Four Hour Body So I've gone out and bought The 4-Hour Body book, not because I believe I'll be able to become an Adonis with a quick fix, but because I like to read up on interesting and different methods of achieving certain goals in the world of fitness and exercise.

I've not finished reading the book, but so far I'm quite impressed with the little bits I have read. Some of it I will have to take with a pinch of salt, but after today's little experiment, I'll certainly be trying out a few of the ideas in this book.

As has become habit as part of my current training programme, I swim on Tuesdays - I'm paying for a gym membership with a pool, so I'm going to blooming well use it. Prior to today, my sessions comprised of 80 lengths of 25 meters broken up into sets of 10 lengths alternating crawl and breaststroke.

The alternation was required because my crawl has never been my strong point and I was finding completing 10 lengths pretty tiring and hard. I'm well trained in breaststroke as it was my primary stroke when I competed at school so it's a breeze in comparison.

One of the chapters in The 4-Hour Body is "How I Learnt to Swim Effortlessly in 10 Days". It's not a very long chapter - in fact Tim Ferris, the author actually published the entire chapter on his blog years ago - but it provides enough information to get you heading in the right direction: that of learning how to swim crawl using the Total Immersion method.

Knowing crawl is my weakness, I read the chapter and followed up by investigating on the Internet. One of the links Tim provides in the book is to this video...

In a word: Wow!!! I was amazed at how graceful this guy was swimming with such little effort and at quite a pace too. By comparison, I must look like a flailing idiot who's only just keeping himself from drowning.

Anyway, after re-reading the chapter and watching all the videos I could find on the topic, I hit the pool this morning for my first session of Total Immersion crawl. Well, to say I'm impressed is an understatement. I'm amazed. Gob-smacked and downright impressed.

I took my time to make sure I performed everything as I had seen in the various videos and in the book and soon got into the swing of things. Before I knew it, I was on my 20th lap, still doing crawl, and I didn't want to stop. What was a relatively little change has made a dramatic improvement and I easily completed 100 lengths (2.5km) in 49 minutes WITHOUT having to stop (except to get water out of my goggles and to hit the button on my watch) and without having to do any breaststroke.

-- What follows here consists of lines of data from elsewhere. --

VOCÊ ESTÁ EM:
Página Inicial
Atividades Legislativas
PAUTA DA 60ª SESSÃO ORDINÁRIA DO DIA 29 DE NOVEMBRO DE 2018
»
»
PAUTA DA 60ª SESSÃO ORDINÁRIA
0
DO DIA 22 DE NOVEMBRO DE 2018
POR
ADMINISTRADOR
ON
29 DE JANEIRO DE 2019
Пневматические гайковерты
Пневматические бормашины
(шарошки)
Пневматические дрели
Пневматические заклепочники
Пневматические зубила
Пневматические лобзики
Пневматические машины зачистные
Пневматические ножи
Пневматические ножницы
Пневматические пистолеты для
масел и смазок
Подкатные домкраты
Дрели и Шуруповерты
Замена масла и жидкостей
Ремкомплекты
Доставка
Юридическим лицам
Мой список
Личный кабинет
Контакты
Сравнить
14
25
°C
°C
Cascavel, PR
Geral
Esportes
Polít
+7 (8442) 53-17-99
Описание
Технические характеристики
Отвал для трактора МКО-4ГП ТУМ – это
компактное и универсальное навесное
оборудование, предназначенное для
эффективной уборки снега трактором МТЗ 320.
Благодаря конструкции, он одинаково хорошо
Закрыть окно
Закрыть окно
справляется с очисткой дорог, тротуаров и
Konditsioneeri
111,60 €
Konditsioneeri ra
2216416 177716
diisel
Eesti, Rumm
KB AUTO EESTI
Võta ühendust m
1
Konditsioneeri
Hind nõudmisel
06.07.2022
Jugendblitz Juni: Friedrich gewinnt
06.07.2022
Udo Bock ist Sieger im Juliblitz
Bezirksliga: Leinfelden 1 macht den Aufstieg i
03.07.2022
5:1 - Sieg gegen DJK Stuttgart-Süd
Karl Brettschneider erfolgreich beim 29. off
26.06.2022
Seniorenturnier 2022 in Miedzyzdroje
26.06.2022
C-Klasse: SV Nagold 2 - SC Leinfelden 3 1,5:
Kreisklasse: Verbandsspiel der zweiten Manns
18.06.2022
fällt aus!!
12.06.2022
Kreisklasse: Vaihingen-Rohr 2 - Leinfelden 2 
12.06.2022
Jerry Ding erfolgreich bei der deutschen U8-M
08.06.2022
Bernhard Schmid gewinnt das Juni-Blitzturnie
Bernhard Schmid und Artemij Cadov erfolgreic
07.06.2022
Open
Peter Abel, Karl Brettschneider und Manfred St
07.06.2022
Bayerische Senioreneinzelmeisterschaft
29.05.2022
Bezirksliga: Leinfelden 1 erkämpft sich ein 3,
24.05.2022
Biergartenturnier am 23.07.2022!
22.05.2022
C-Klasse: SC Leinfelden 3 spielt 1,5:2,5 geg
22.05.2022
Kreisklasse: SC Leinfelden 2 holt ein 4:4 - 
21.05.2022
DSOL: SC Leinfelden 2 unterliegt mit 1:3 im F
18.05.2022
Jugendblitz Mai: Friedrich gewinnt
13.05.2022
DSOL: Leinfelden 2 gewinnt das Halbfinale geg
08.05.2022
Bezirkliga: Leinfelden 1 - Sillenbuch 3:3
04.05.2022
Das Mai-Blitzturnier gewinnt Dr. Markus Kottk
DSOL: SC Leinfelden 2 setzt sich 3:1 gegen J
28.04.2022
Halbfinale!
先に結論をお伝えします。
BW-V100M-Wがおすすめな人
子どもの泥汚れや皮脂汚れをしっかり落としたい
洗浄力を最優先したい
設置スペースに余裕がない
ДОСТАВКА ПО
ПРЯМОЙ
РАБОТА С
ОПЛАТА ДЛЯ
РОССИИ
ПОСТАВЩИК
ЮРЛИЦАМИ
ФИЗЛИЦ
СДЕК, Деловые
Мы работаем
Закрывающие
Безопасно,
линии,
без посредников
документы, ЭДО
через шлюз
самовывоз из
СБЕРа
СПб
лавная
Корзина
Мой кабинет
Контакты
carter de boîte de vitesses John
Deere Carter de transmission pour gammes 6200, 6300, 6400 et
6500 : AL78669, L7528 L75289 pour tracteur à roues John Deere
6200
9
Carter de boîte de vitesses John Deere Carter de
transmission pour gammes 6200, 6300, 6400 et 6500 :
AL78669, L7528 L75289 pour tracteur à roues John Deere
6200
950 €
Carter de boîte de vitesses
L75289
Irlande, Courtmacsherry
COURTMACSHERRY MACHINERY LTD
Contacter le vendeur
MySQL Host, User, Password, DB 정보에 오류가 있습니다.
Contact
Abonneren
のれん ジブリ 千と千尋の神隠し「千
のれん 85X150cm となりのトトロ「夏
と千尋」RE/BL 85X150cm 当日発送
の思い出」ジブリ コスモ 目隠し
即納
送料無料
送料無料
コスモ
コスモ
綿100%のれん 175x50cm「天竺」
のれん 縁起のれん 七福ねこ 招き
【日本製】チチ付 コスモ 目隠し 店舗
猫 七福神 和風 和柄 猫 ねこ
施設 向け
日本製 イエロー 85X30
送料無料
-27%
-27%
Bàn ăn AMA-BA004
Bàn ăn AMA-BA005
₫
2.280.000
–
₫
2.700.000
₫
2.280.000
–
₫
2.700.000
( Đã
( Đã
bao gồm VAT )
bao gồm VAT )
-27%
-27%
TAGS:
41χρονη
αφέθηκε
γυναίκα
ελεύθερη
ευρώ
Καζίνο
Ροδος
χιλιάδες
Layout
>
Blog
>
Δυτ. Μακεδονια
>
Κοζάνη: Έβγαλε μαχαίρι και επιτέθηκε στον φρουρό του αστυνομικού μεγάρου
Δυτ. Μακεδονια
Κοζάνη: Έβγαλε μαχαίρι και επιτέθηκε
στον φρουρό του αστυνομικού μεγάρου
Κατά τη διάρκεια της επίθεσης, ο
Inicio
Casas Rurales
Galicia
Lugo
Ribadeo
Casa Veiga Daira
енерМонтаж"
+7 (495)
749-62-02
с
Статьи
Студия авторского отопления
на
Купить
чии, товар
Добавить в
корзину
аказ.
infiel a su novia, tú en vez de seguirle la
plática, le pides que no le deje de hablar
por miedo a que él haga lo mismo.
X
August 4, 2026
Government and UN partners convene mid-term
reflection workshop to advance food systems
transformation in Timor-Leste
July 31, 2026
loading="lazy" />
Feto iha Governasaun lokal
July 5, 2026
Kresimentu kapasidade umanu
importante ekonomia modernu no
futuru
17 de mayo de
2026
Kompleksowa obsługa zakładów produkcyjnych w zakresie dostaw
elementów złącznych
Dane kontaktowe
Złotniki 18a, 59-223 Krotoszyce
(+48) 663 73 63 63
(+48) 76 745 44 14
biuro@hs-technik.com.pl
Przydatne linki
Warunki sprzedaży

My times were also dramatically improved. To give you an idea of how much, here are my 10 lap splits from a recent swim (25 Jan 2011) and today:

BEFORE AFTER
Crawl: 5:56 (leaky goggles)
Breast: 5:34
Crawl: 5:37
Breast: 5:29
Crawl: 5:42
Breast: 5:33
Crawl: 5:48
Breast: 5:34
4:53
4:55
4:59
4:52
5:00 (leaky goggles)
5:00 (leaky goggles)
4:53
4:56
4:59
4:57

As you can see, that's well over 30 seconds improvement per 250m in 2 weeks and I'm pretty sure that improvement has nothing to do with improved fitness. I think this is all down to an improved stroke. I had actually only intended on doing 2km, but as I got there so quickly and easily, I threw in 20 more lengths and I think I could have carried on for a fair bit more had I the time.

My stroke is nowhere near as smooth as in the video, and I kick a bit more than he does, but it's certainly much better than it was. I'm very impressed with this and am looking forward to next week's swim already. All I need to do now is try and hone things a bit, improve my pace and learn an efficient tumble turn and I'll be zooming up and down the pool like a demon.

I'm still deciding on what I'll do next from this book, but I'll certainly keep you posted on what I do do and how it goes.